((

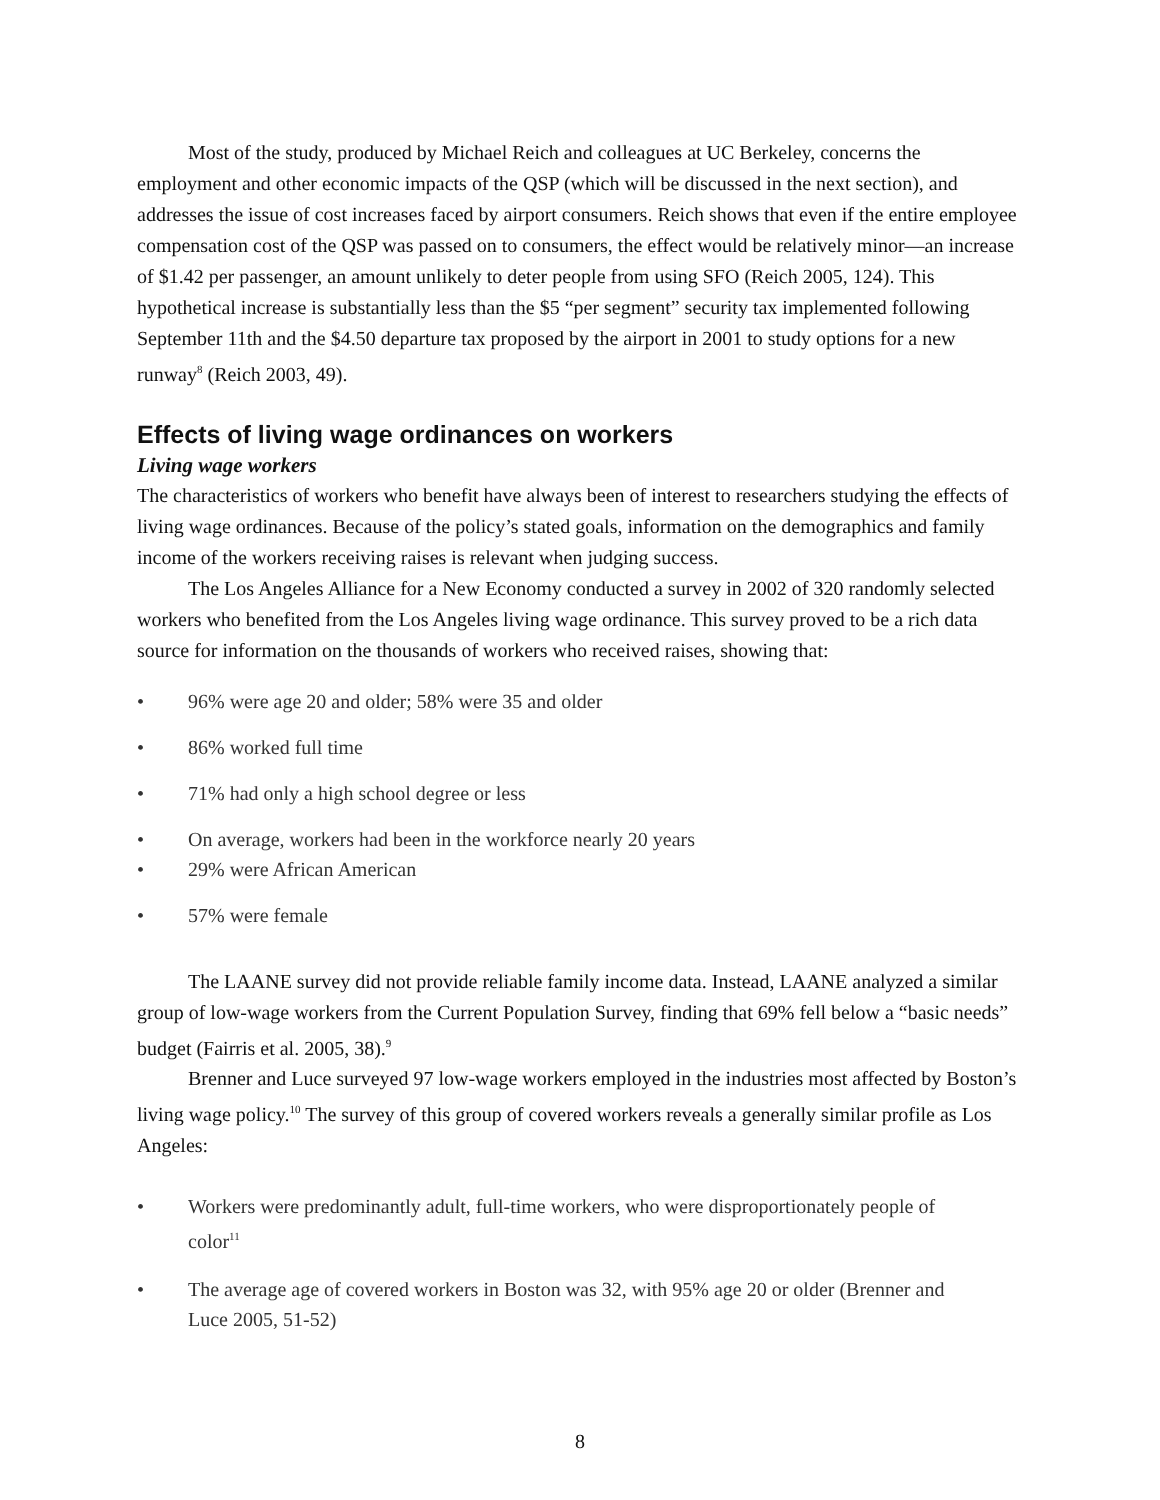Most of the study, produced by Michael Reich and colleagues at UC Berkeley, concerns the employment and other economic impacts of the QSP (which will be discussed in the next section), and addresses the issue of cost increases faced by airport consumers. Reich shows that even if the entire employee compensation cost of the QSP was passed on to consumers, the effect would be relatively minor—an increase of $1.42 per passenger, an amount unlikely to deter people from using SFO (Reich 2005, 124). This hypothetical increase is substantially less than the $5 “per segment” security tax implemented following September 11th and the $4.50 departure tax proposed by the airport in 2001 to study options for a new runway<sup>8</sup> (Reich 2003, 49).
Effects of living wage ordinances on workers
Living wage workers
The characteristics of workers who benefit have always been of interest to researchers studying the effects of living wage ordinances. Because of the policy’s stated goals, information on the demographics and family income of the workers receiving raises is relevant when judging success.
The Los Angeles Alliance for a New Economy conducted a survey in 2002 of 320 randomly selected workers who benefited from the Los Angeles living wage ordinance. This survey proved to be a rich data source for information on the thousands of workers who received raises, showing that:
• 96% were age 20 and older; 58% were 35 and older
• 86% worked full time
• 71% had only a high school degree or less
• On average, workers had been in the workforce nearly 20 years
• 29% were African American
• 57% were female
The LAANE survey did not provide reliable family income data. Instead, LAANE analyzed a similar group of low-wage workers from the Current Population Survey, finding that 69% fell below a “basic needs” budget (Fairris et al. 2005, 38).<sup>9</sup>
Brenner and Luce surveyed 97 low-wage workers employed in the industries most affected by Boston’s living wage policy.<sup>10</sup> The survey of this group of covered workers reveals a generally similar profile as Los Angeles:
• Workers were predominantly adult, full-time workers, who were disproportionately people of color<sup>11</sup>
• The average age of covered workers in Boston was 32, with 95% age 20 or older (Brenner and Luce 2005, 51-52)
8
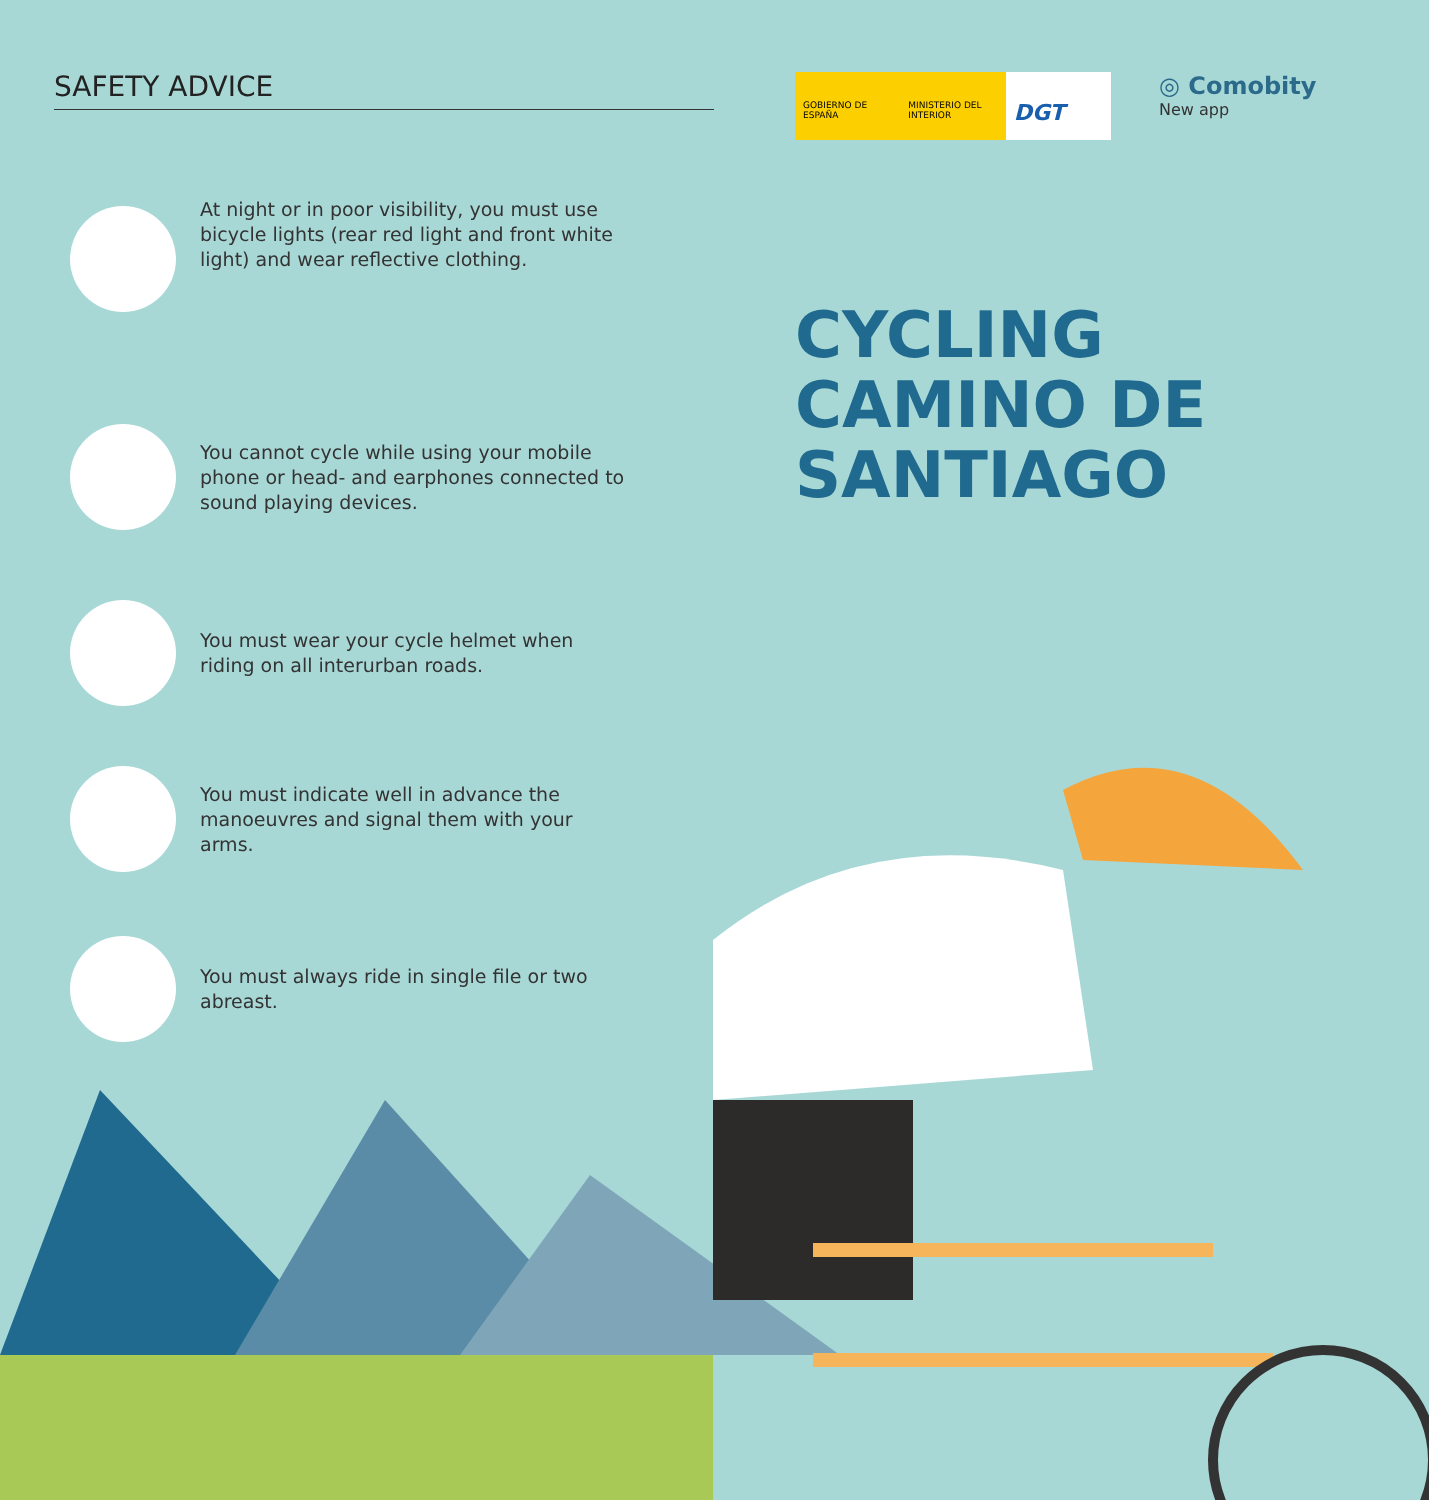SAFETY ADVICE
At night or in poor visibility, you must use bicycle lights (rear red light and front white light) and wear reflective clothing.
You cannot cycle while using your mobile phone or head- and earphones connected to sound playing devices.
You must wear your cycle helmet when riding on all interurban roads.
You must indicate well in advance the manoeuvres and signal them with your arms.
You must always ride in single file or two abreast.
GOBIERNO DE ESPAÑA MINISTERIO DEL INTERIOR
DGT
◎ Comobity
New app
CYCLING
CAMINO DE
SANTIAGO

))

### WHAT TO WORK ON
The line with "You must indicate" through the last line of the entries above: output exactly those lines and nothing else.

### WRITTEN REPLY
You must indicate well in advance the manoeuvres and signal them with your arms.
You must always ride in single file or two abreast.
GOBIERNO DE ESPAÑA MINISTERIO DEL INTERIOR
DGT
◎ Comobity
New app
CYCLING
CAMINO DE
SANTIAGO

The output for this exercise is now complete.